Guy Boniface
- Birth name: Guy Boniface
- Date of birth: 6 March 1937
- Place of birth: Montfort-en-Chalosse, France
- Date of death: 1 January 1968 (aged 30)
- Place of death: Saint-Sever, France
- Height: 1.72 m (5 ft 8 in)
- Weight: 72 kg (159 lb)
- Notable relative(s): André Boniface (brother)

Rugby union career
- Position(s): Centre

Amateur team(s)
- Years: Team / Apps / (Points)
- U.S. Montfortoise /  / ()
- –: Mont-de-Marsan /  / ()

International career
- Years: Team / Apps / (Points)
- 1960–1966: France / 35 / (45)

= Guy Boniface =

French rugby union player (1937–1968)

Guy Boniface (6 March 1937 – 1 January 1968) was a French rugby union footballer that represented France in 35 Tests.

Born in Montfort-en-Chalosse, Aquitaine, he mainly played at centre, and played for Stade Montois and U.S. Montfortoise.
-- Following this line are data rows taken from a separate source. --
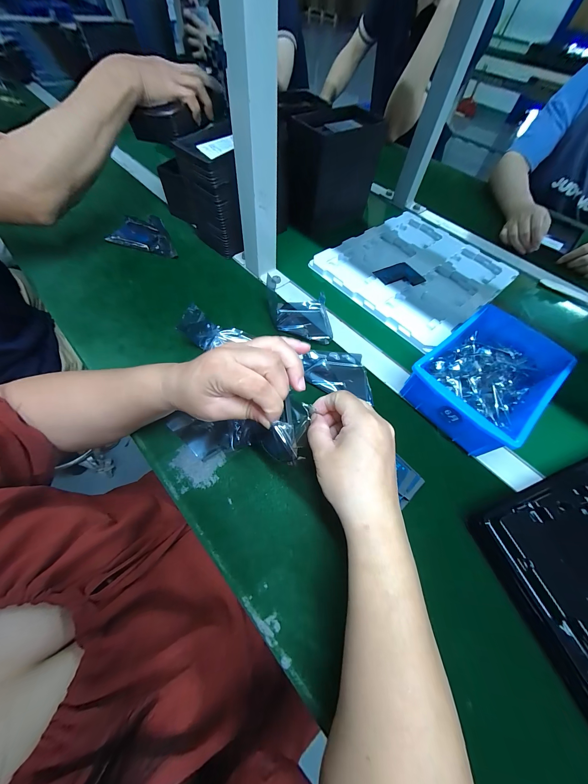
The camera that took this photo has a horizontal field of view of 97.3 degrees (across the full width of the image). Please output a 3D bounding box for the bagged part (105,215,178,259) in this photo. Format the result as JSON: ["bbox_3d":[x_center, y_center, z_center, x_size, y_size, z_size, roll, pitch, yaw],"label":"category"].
[{"bbox_3d":[-0.273,-0.299,0.487,0.133,0.017,0.076,14,60,4],"label":"bagged part"}]

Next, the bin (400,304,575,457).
[{"bbox_3d":[0.255,-0.023,0.345,0.199,0.062,0.129,-35,68,-21],"label":"bin"}]

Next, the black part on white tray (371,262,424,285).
[{"bbox_3d":[0.194,-0.213,0.478,0.078,0.011,0.062,-24,64,-17],"label":"black part on white tray"}]

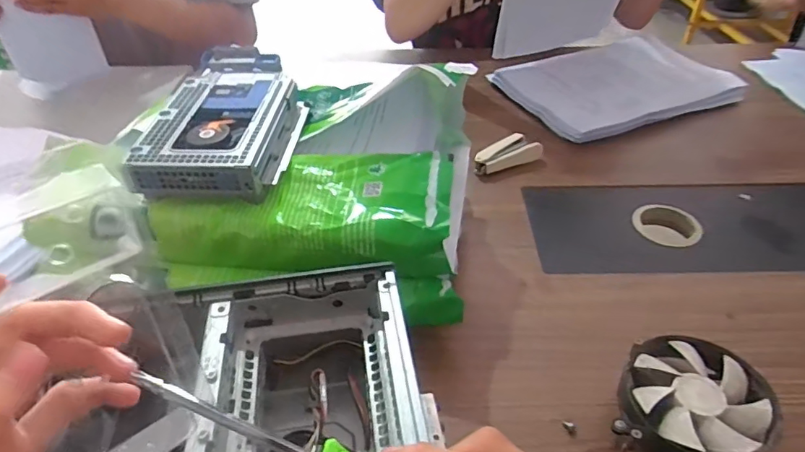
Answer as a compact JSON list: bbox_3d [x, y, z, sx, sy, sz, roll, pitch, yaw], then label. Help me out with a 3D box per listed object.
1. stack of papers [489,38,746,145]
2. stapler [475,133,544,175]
[{"bbox_3d":[0.349,-0.237,0.865,0.378,0.021,0.237,-17,44,-23],"label":"stack of papers"},{"bbox_3d":[0.129,-0.094,0.685,0.093,0.024,0.048,-15,41,-22],"label":"stapler"}]

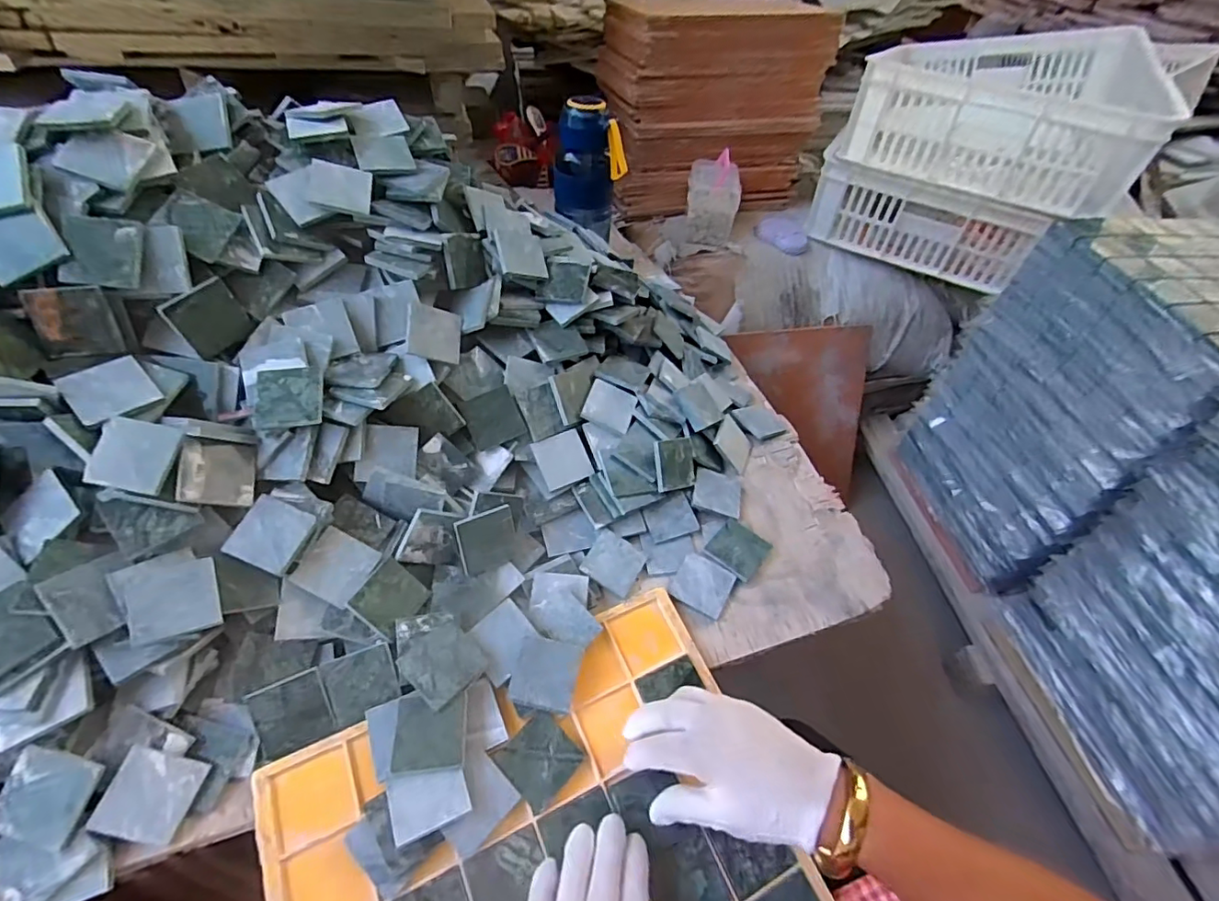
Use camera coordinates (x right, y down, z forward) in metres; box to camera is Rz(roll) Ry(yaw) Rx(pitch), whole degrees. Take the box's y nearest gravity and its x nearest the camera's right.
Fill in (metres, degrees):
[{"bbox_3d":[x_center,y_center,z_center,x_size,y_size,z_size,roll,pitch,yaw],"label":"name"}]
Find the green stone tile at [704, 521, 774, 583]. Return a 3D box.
[{"bbox_3d":[0.125,0.095,0.538,0.048,0.009,0.052,34,55,23],"label":"green stone tile"}]

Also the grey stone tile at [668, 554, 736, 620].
[{"bbox_3d":[0.087,0.124,0.514,0.050,0.011,0.049,26,52,17],"label":"grey stone tile"}]

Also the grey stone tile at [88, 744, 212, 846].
[{"bbox_3d":[-0.312,0.235,0.378,0.051,0.004,0.050,25,64,-12],"label":"grey stone tile"}]

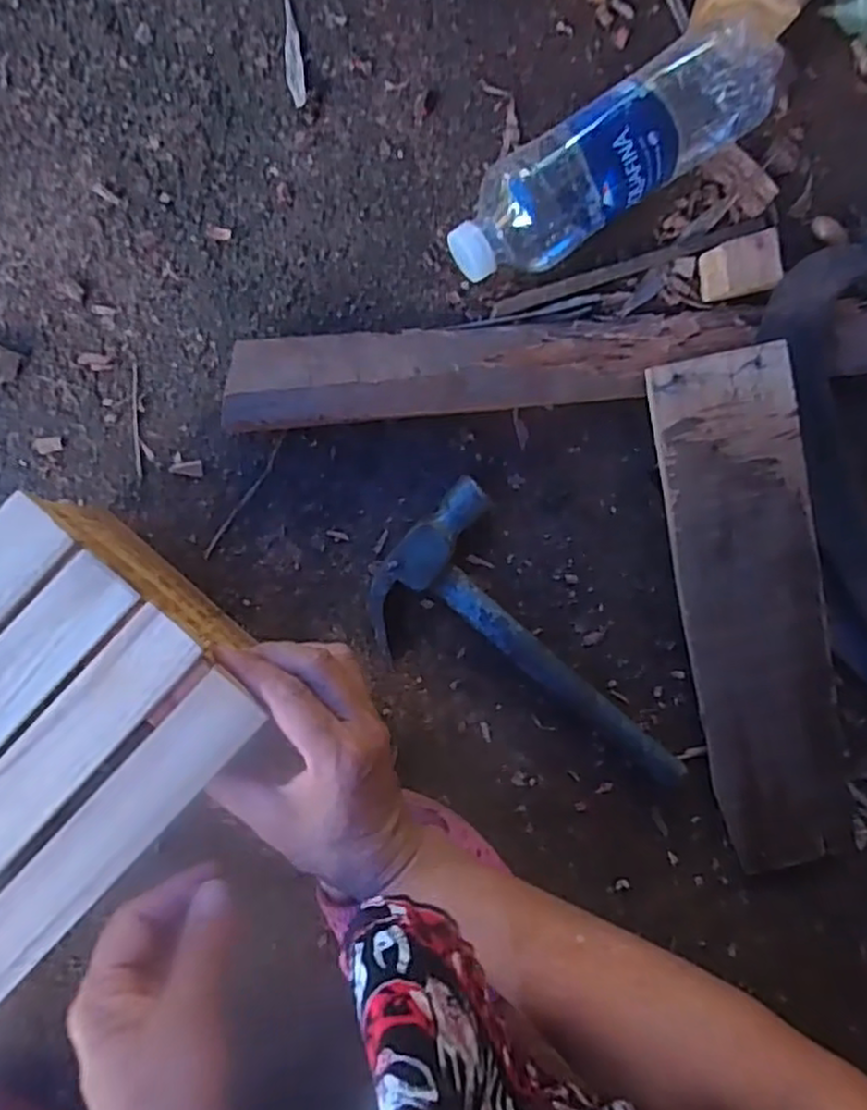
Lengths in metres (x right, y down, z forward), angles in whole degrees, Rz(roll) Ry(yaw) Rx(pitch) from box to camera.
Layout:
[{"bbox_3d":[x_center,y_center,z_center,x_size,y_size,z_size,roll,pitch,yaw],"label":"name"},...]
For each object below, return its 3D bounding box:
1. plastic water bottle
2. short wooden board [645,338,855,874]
[{"bbox_3d":[0.107,-0.235,0.426,0.226,0.062,0.064,-36,96,-3],"label":"plastic water bottle"},{"bbox_3d":[0.206,0.043,0.453,0.090,0.013,0.331,-14,100,1],"label":"short wooden board"}]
He won the French Championship with Stade Montois in 1963, and was runner up with them in 1959. He also won the Challenge Yves du Manoir in 1960, 1961, and 1962. Stade Montois' stadium was named after him following his death.

He played 18 Tests with his brother André Boniface including one Test against New Zealand (the All Blacks) in which the All Blacks had two sets of brothers playing. He helped France with the Five Nations in 1959 - their first outright Championship victory. In 1968 - whilst returning home from a club match - he was killed in a traffic accident.

Both brothers were inducted together into the IRB Hall of Fame in March 2011.